_Excerpted text_.
──────────────────────────────

2013, c. 40, s. 310; 2017, c. 9, s. 20
12Section 158.‍1 of the Act and the heading before it are repealed.
2013, c. 40, s. 312
13Subsection 164(1) of the Act is replaced by the following:
Constitution
164(1)The public interest commission consists of either a single member appointed in accordance with section 166 or, subject to subsection (2), three members, appointed in accordance with section 167.
2013, c. 40, s. 313
14Section 165 of the Act is replaced by the following:
List
165(1)For the purposes of sections 166 and 167, the Chairperson must, after consultation with the parties, prepare a list of names of persons who could be selected to act as a public interest commission that consists of a single member, or as the chairperson of a public interest commission that consists of three members.
Contents
(2)The list must set out
(a)the names of all eligible persons jointly recommended by the parties; and
(b)if the Chairperson is of the opinion that the parties have not jointly recommended a sufficient number of persons, the names of any other eligible persons whom the Chairperson considers suitable.
Commission with single member
166(1)If the public interest commission is to consist of a single member, the Chairperson must submit to the Minister the list prepared under subsection 165(1). The Chairperson may, at his or her discretion, also recommend the appointment of a particular person named in the list.
Appointment
(2)After receiving the list, the Minister must, without delay, appoint a person named in the list.
2013, c. 40, s. 314
15Subsections 167(3) to (5) of the Act are replaced by the following:
Appointment of chairperson nominated by parties
(3)Within five days after the day on which the second member is appointed, the two members must nominate to be chairperson and third member of the public interest commission a person from the list prepared under subsection 165(1), and the Chairperson must recommend to the Minister the appointment of that person. The Minister must appoint the person without delay as chairperson and third member of the commission.

──────────────────────────────

_What this exercise asks_.
a. From the statutory amendments, reproduce verbatim the part that opens with the words containing "2013, c. 40, s. 312" and closes with "with section 167.".
b. According to the statutory amendments, why might the list prepared under subsection 165(1) contain names beyond those jointly recommended by the parties? Answer in one to three sentences.

_Provided data_.
──────────────────────────────

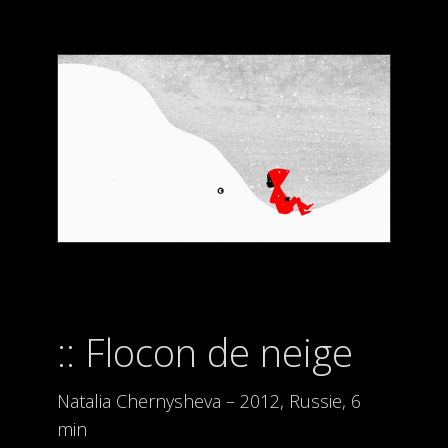
Flocon de neige
Natalia Chernysheva – 2012, Russie, 6
min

──────────────────────────────

_Set of answers_.
a.
2013, c. 40, s. 312
13Subsection 164(1) of the Act is replaced by the following:
Constitution
164(1)The public interest commission consists of either a single member appointed in accordance with section 166 or, subject to subsection (2), three members, appointed in accordance with section 167.

b. Under paragraph 165(2)(b), the Chairperson adds other eligible persons whom the Chairperson considers suitable if, in the Chairperson's opinion, the parties have not jointly recommended a sufficient number of persons.